* _RAW DATA_:

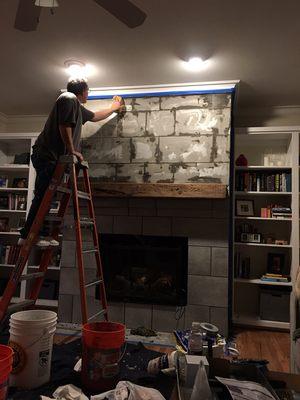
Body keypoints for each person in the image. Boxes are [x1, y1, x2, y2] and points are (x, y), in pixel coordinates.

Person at [18, 78, 123, 247]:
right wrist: (72, 149)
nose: (88, 94)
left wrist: (114, 107)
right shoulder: (68, 98)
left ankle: (39, 233)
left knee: (47, 195)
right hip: (47, 155)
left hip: (54, 158)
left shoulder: (77, 108)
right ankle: (28, 235)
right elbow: (64, 125)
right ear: (82, 91)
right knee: (43, 195)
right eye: (88, 91)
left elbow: (95, 116)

* _THE TASK_: Which lines in the listing have the string "left"? Pick them out and copy them.

* _WRITTEN ANSWER_:
left wrist: (114, 107)
left ankle: (39, 233)
left knee: (47, 195)
left hip: (54, 158)
left shoulder: (77, 108)
left elbow: (95, 116)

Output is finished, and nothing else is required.